DirectX 11: Obviously, DirectX 11.0 support is not important on Linux. There is the Direct3D 10/11 state tracker for Gallium3D but it is not yet mainline in Mesa and is not really used by anything. Nor has the Wine project expressed any interest in using it for use with the Windows binaries it handles. The OpenGL equivalent to DirectX 11 is OpenGL 4.0. By using the Catalyst drivers there is support for the latest OpenGL 3.3/4.1 specification.

If using the open-source driver whether it is classic Mesa or Gallium3D, you are limited to OpenGL 2.1. The Mesa / Gallium3D support for anything beyond OpenGL 2.1 is still quite limited, albeit there are ambitious plans for an OpenGL 4.1 state tracker and ongoing work for OpenGL 3.x in Mesa, but it will be a number of months before any of that fully materializes.

Radeon Cores: As you can tell from the various Phoronix news articles about Fusion or what's been talked about already in this article, there is both open and closed-source support for Fusion hardware under Linux. If you're used the closed-source driver to benefit from the full OpenGL support, all of the available features being supported, and XvBA/UVD3 support, just be sure to run Catalyst 11.2 or later.

If you are after using an AMD E-350 or any other Fusion APU with the open-source stack, you need to be building the components yourself (or find a third-party repository for them on your distribution). The key versions to look for with the open-source Fusion support is the Linux 2.6.38 kernel, Mesa 7.11-devel, libdrm 2.4.24, and xf86-video-ati 6.14.0 and later. In Ubuntu 11.04, Fedora 15, and other upcoming distributions there should be "out of the box" support. Keep in mind though you need to be using the very, very latest code and it was not until this weekend that the kernel components were semi-fixed for Fusion.

Lasting Battery Life For All-Day Computing: As far as the graphics are concerned, the Catalyst driver supports proper power management and in the recent kernels there is open-source Radeon DRM/KMS power management support, but it is not as in-depth as the Catalyst power management. With Fusion APUs it will be interesting though to see how the CPU/GPU sides play along in terms of performance and power management.

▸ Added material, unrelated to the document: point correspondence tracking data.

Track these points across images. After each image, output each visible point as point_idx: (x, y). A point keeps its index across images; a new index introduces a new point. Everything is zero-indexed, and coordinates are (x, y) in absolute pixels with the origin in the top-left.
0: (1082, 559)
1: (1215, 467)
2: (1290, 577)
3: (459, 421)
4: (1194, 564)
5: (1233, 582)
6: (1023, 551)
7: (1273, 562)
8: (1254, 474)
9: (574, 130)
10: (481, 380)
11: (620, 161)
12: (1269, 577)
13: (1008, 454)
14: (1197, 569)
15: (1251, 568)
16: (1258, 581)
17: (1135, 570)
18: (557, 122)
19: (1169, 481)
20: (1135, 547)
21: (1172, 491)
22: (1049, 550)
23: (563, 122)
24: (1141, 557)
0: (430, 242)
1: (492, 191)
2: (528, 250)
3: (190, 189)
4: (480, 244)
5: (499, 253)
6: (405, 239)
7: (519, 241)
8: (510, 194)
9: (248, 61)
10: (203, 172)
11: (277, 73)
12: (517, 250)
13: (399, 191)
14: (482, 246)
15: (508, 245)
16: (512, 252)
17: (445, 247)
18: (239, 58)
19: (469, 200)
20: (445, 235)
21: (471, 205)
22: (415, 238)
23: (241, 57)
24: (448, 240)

Unfortunately, as it's an AMD Fusion desktop system we are testing today, we don't have a Fusion netbook/notebook to be able to monitor the battery power consumption in real-time via the Phoronix Test Suite, so we aren't publishing power results in this article.

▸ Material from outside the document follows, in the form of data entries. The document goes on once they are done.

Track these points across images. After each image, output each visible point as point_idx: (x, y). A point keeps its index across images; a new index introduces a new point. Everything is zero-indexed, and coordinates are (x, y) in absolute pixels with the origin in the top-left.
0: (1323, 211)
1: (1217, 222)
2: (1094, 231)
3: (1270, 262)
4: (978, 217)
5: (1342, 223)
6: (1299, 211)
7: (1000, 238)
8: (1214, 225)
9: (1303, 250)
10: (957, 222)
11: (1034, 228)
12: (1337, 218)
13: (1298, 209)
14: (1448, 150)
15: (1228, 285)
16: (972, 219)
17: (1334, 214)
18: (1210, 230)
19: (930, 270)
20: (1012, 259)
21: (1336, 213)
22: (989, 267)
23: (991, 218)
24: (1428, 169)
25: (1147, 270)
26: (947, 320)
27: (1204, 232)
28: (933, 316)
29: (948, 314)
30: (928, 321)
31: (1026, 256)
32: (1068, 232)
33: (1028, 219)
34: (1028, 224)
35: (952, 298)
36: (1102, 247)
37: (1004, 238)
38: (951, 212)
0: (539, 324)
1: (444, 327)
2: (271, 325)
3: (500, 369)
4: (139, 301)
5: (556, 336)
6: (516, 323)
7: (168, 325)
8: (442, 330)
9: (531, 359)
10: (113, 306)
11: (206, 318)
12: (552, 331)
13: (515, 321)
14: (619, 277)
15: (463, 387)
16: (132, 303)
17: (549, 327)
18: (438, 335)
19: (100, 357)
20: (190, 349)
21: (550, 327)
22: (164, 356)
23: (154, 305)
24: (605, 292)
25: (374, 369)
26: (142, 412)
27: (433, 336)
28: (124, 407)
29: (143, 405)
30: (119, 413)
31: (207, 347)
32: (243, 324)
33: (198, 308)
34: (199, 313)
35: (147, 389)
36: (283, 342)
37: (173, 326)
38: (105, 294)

This initial AMD Fusion APU Linux testing is being done with the E-350 APU in conjunction with an ASUS E35M1-M PRO motherboard. This micro-ATX motherboard is paired with the Zacate E-350 APU, Hudson M1 FCH A50 chipset, an ASUS Energy Processing Unit, ASUS TurboV, an EFI BIOS, USB 3.0 support, Serial ATA 3.0 support. The E35M1-M PRO has two DDR3 system memory slots supporting up to 8GB of DDR3-1066MHz memory, one PCI Express 2.0 x16 slot, one PCI Express 2.0 x1 slot, and two PCI slots. To take advantage of the integrated Radeon HD 6310 graphics on the APU there is single-link DVI, HDMI, and analog D-Sub outputs. There is support for driving two outputs simultaneously, if using the analog D-Sub connector in conjunction with DVI or HDMI, but not both HDMI and DVI simultaneously.